_EXERCISE INSTRUCTIONS_
Count how many lines of the items below contain the word "chart". Reply with that number alone.

_SOURCE MATERIAL_
┌──

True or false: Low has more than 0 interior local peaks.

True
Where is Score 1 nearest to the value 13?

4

└──
┌──

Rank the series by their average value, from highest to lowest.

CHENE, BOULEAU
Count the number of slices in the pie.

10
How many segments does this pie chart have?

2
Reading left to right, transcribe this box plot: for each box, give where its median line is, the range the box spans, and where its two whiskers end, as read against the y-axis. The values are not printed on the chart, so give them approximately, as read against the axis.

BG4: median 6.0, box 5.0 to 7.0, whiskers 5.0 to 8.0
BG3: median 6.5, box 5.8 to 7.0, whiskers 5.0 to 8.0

└──

_RESULT FOR THIS TASK_
2